The other two paths of escape are wrought with uncertainty. imho
@WhiteKat
If anything, once caught, the US would consider the renouncer more guilty than the non-renouncer, as the former would have an almost impossible time of claiming non-wilfulness.
Maybe we should push the Canadian government to pay for the cost of getting into compliance, since Flaherty has expressed his approval with the streamlined program. Better yet, get them also to pester the US for a much less restrictive ‘amnesty program’ with guarantee of no penalties as long as all taxes owed are paid. Free accounting, combined with no penalties, would solve most people’s compliance problem. Then there would really be a surge of renunciations.
@tdott, agreed.
How’s about a direct write-off on your Canadian taxes for all legal and accounting costs associated with becoming a ‘compliant’ US person?
I believe it was Roy Berg who wanted to make the cost of doing US taxes a tax deduction in Canada. In fact, I believe he made an appeal to the Canadian government to make it so. Sure would be a boon to those in his business!
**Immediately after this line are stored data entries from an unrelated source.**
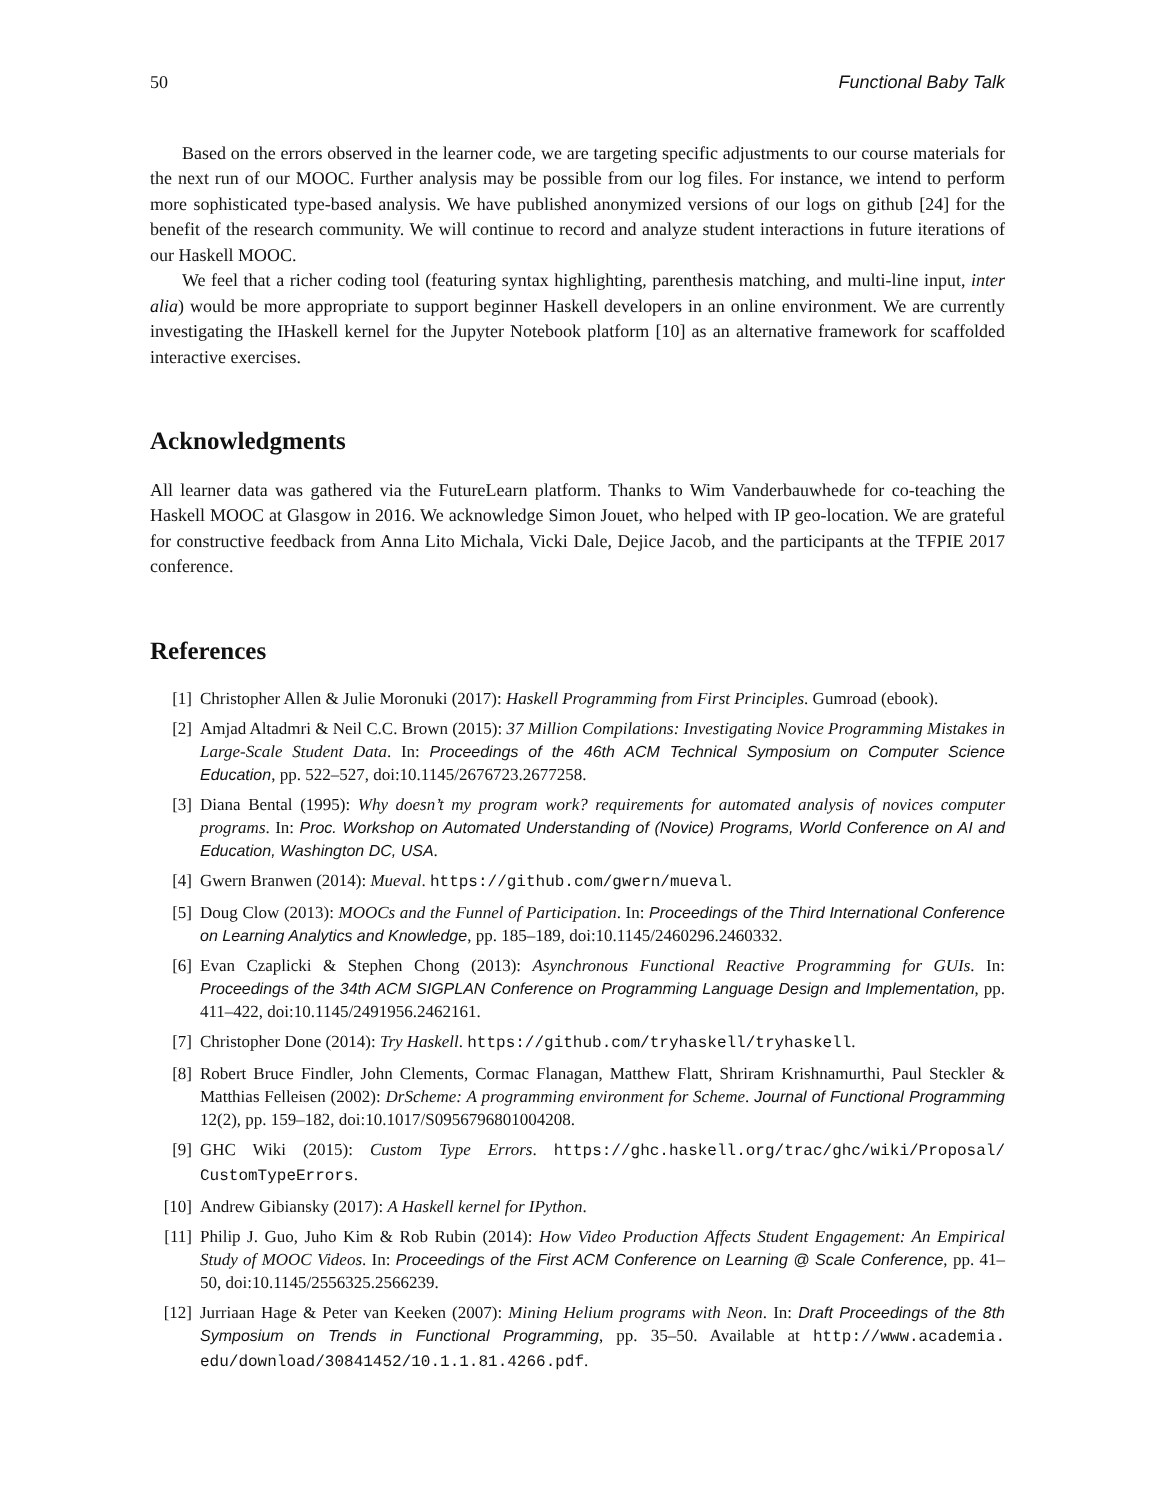50 Functional Baby Talk
Based on the errors observed in the learner code, we are targeting specific adjustments to our course materials for the next run of our MOOC. Further analysis may be possible from our log files. For instance, we intend to perform more sophisticated type-based analysis. We have published anonymized versions of our logs on github [24] for the benefit of the research community. We will continue to record and analyze student interactions in future iterations of our Haskell MOOC.
We feel that a richer coding tool (featuring syntax highlighting, parenthesis matching, and multi-line input, inter alia) would be more appropriate to support beginner Haskell developers in an online environment. We are currently investigating the IHaskell kernel for the Jupyter Notebook platform [10] as an alternative framework for scaffolded interactive exercises.
Acknowledgments
All learner data was gathered via the FutureLearn platform. Thanks to Wim Vanderbauwhede for co-teaching the Haskell MOOC at Glasgow in 2016. We acknowledge Simon Jouet, who helped with IP geo-location. We are grateful for constructive feedback from Anna Lito Michala, Vicki Dale, Dejice Jacob, and the participants at the TFPIE 2017 conference.
References
[1] Christopher Allen & Julie Moronuki (2017): Haskell Programming from First Principles. Gumroad (ebook).
[2] Amjad Altadmri & Neil C.C. Brown (2015): 37 Million Compilations: Investigating Novice Programming Mistakes in Large-Scale Student Data. In: Proceedings of the 46th ACM Technical Symposium on Computer Science Education, pp. 522–527, doi:10.1145/2676723.2677258.
[3] Diana Bental (1995): Why doesn’t my program work? requirements for automated analysis of novices computer programs. In: Proc. Workshop on Automated Understanding of (Novice) Programs, World Conference on AI and Education, Washington DC, USA.
[4] Gwern Branwen (2014): Mueval. https://github.com/gwern/mueval.
[5] Doug Clow (2013): MOOCs and the Funnel of Participation. In: Proceedings of the Third International Conference on Learning Analytics and Knowledge, pp. 185–189, doi:10.1145/2460296.2460332.
[6] Evan Czaplicki & Stephen Chong (2013): Asynchronous Functional Reactive Programming for GUIs. In: Proceedings of the 34th ACM SIGPLAN Conference on Programming Language Design and Implementation, pp. 411–422, doi:10.1145/2491956.2462161.
[7] Christopher Done (2014): Try Haskell. https://github.com/tryhaskell/tryhaskell.
[8] Robert Bruce Findler, John Clements, Cormac Flanagan, Matthew Flatt, Shriram Krishnamurthi, Paul Steckler & Matthias Felleisen (2002): DrScheme: A programming environment for Scheme. Journal of Functional Programming 12(2), pp. 159–182, doi:10.1017/S0956796801004208.
[9] GHC Wiki (2015): Custom Type Errors. https://ghc.haskell.org/trac/ghc/wiki/Proposal/ CustomTypeErrors.
[10] Andrew Gibiansky (2017): A Haskell kernel for IPython.
[11] Philip J. Guo, Juho Kim & Rob Rubin (2014): How Video Production Affects Student Engagement: An Empirical Study of MOOC Videos. In: Proceedings of the First ACM Conference on Learning @ Scale Conference, pp. 41–50, doi:10.1145/2556325.2566239.
[12] Jurriaan Hage & Peter van Keeken (2007): Mining Helium programs with Neon. In: Draft Proceedings of the 8th Symposium on Trends in Functional Programming, pp. 35–50. Available at http://www.academia. edu/download/30841452/10.1.1.81.4266.pdf.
A tax deduction for someone who does not have enough income to pay Canadian taxes is absolutely useless. The cost to comply for a non-filer would either create a lifetime of debt or wipe out all savings. The form filing penalties do not take into account that someone actually doesn’t have enough money to pay the penalties. As Petros has pointed out, 6 years of FBAR penalties can take 300% of an account’s value. Top that off with the tax expert fees and you have then created a Canadian on welfare for life or another homeless person where none existed before. BTW, the USA is creating debtors’ prisons by stealth. Will Canada do the same?
I agree that the penalties are the biggest problem of all. Because it isnt just an account stashed away from the IRS while living on another account/income in Cinncinati. Its the WHOLE spiel. Its everything a person owns! Thats what makes it so toxic for expats. I say penalize those tax evaders living in America. Do NOT penalize an expat living in another country for whom their accounts are not “foreign”.
@em
The penalties apply if the IRS finds the taxpayer’s actions to be willful. But who knows what will happen when you open that Pandora’s Box?